Put the lines from the very first line of the rows through the line containing "a tiež sme boli", both included, into a JSON list of strings with one string per line, leaving out blank lines.

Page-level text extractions
*** Begin section ***
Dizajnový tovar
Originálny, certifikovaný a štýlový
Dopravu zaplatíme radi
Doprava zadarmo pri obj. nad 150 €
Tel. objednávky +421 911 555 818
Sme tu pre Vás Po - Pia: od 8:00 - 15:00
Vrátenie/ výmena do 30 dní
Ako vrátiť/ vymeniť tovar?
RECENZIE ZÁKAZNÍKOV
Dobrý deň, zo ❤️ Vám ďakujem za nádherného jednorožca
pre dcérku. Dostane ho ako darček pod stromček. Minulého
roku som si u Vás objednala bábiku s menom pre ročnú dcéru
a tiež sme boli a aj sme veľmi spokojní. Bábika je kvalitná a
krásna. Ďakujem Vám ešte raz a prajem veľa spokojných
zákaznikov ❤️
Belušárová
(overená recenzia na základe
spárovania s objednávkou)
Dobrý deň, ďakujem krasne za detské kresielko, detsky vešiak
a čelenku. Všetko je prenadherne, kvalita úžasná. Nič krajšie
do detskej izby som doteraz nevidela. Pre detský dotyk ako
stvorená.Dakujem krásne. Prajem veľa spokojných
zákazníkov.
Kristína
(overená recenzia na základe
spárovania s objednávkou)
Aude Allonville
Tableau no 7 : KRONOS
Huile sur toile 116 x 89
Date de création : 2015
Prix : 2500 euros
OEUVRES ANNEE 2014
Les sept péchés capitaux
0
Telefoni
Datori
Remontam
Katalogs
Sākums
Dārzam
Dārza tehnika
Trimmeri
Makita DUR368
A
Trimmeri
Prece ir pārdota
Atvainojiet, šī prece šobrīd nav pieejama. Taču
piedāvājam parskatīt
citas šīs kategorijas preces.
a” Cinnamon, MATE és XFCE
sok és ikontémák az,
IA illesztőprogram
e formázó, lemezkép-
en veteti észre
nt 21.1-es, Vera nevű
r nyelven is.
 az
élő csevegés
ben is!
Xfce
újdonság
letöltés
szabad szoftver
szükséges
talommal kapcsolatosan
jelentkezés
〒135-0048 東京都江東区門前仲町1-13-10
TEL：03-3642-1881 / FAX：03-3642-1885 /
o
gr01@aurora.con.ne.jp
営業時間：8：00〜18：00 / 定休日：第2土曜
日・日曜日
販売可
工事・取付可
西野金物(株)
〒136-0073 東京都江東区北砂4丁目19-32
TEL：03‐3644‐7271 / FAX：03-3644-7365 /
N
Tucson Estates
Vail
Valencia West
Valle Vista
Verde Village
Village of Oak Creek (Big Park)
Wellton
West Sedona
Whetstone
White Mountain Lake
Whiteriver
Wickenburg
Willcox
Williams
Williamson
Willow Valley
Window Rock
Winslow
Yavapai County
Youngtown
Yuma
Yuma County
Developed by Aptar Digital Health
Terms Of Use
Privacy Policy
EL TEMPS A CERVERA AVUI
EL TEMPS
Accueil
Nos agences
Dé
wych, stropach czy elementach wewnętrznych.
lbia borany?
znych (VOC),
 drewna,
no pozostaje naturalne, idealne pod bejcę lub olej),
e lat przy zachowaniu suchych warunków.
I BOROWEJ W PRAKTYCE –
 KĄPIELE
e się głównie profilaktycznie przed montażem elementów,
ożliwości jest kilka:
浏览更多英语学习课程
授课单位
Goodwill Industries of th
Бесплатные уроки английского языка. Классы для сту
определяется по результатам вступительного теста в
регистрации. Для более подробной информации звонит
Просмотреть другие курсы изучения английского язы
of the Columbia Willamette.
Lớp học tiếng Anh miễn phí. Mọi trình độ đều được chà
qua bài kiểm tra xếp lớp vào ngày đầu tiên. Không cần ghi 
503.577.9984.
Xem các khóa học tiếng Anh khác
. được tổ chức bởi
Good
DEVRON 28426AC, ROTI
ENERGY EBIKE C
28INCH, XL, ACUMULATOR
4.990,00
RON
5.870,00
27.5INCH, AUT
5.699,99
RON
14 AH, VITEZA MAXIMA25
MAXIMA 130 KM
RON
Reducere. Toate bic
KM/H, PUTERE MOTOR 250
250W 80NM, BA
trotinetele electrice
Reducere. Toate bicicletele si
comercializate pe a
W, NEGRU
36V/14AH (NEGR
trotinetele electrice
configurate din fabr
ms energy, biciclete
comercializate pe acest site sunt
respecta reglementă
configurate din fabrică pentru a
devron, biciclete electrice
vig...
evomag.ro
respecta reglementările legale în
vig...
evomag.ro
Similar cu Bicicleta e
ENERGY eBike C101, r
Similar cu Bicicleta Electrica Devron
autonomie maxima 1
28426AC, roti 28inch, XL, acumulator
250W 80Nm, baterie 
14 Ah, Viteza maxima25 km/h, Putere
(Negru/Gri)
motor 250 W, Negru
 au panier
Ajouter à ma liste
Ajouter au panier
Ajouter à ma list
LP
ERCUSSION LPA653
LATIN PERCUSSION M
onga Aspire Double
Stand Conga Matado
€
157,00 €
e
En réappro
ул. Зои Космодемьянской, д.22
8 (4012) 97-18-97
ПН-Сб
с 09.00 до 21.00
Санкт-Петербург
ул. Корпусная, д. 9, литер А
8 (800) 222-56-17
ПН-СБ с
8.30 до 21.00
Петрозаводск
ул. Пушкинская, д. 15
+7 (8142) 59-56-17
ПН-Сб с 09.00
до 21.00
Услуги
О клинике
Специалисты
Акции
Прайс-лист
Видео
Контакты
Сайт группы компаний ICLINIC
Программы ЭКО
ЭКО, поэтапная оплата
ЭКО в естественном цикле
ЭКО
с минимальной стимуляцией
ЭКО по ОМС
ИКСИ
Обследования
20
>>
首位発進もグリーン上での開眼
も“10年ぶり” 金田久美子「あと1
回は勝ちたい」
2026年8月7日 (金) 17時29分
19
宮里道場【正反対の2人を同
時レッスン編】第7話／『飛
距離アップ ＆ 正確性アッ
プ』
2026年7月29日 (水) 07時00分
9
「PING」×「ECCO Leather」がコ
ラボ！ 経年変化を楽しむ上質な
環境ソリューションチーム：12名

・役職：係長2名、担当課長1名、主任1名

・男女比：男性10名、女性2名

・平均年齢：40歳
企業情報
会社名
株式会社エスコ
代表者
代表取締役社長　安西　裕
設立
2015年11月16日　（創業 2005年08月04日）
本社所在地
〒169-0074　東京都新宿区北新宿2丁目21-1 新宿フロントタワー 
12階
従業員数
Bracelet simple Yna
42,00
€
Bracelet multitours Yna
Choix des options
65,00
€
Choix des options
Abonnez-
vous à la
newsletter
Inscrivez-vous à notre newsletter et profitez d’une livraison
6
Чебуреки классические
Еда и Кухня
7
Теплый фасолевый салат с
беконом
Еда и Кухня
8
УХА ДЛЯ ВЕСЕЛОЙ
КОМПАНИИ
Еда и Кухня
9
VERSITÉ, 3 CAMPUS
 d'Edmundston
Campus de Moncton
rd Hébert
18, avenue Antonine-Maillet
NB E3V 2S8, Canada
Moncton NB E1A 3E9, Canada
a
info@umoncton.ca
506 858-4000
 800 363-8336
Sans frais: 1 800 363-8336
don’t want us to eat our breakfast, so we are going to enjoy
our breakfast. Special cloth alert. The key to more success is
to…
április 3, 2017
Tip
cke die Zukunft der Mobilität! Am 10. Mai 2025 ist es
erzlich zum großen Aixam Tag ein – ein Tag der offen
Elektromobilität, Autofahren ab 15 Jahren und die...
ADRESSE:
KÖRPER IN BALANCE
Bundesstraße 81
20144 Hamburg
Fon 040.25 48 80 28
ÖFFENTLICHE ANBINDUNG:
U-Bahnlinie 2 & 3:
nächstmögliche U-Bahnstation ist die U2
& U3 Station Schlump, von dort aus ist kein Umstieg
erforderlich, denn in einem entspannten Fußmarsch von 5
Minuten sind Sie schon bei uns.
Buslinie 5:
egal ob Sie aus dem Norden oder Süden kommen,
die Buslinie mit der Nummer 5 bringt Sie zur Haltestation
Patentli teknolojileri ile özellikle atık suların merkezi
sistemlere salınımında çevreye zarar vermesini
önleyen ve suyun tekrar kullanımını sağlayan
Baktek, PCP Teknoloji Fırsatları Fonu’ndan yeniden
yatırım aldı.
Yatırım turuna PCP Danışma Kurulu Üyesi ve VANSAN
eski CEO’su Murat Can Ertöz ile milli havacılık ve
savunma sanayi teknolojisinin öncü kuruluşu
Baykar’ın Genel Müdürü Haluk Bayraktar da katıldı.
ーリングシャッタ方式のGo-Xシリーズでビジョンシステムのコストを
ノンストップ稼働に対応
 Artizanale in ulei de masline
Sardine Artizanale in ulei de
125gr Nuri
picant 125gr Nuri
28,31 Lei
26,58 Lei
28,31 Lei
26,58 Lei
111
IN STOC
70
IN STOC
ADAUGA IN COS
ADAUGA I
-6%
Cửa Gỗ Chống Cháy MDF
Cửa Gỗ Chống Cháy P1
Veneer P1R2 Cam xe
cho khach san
*** End section ***
* THE COMPLETED TASK:
[
  "Dizajnový tovar",
  "Originálny, certifikovaný a štýlový",
  "Dopravu zaplatíme radi",
  "Doprava zadarmo pri obj. nad 150 €",
  "Tel. objednávky +421 911 555 818",
  "Sme tu pre Vás Po - Pia: od 8:00 - 15:00",
  "Vrátenie/ výmena do 30 dní",
  "Ako vrátiť/ vymeniť tovar?",
  "RECENZIE ZÁKAZNÍKOV",
  "Dobrý deň, zo ❤️ Vám ďakujem za nádherného jednorožca",
  "pre dcérku. Dostane ho ako darček pod stromček. Minulého",
  "roku som si u Vás objednala bábiku s menom pre ročnú dcéru",
  "a tiež sme boli a aj sme veľmi spokojní. Bábika je kvalitná a"
]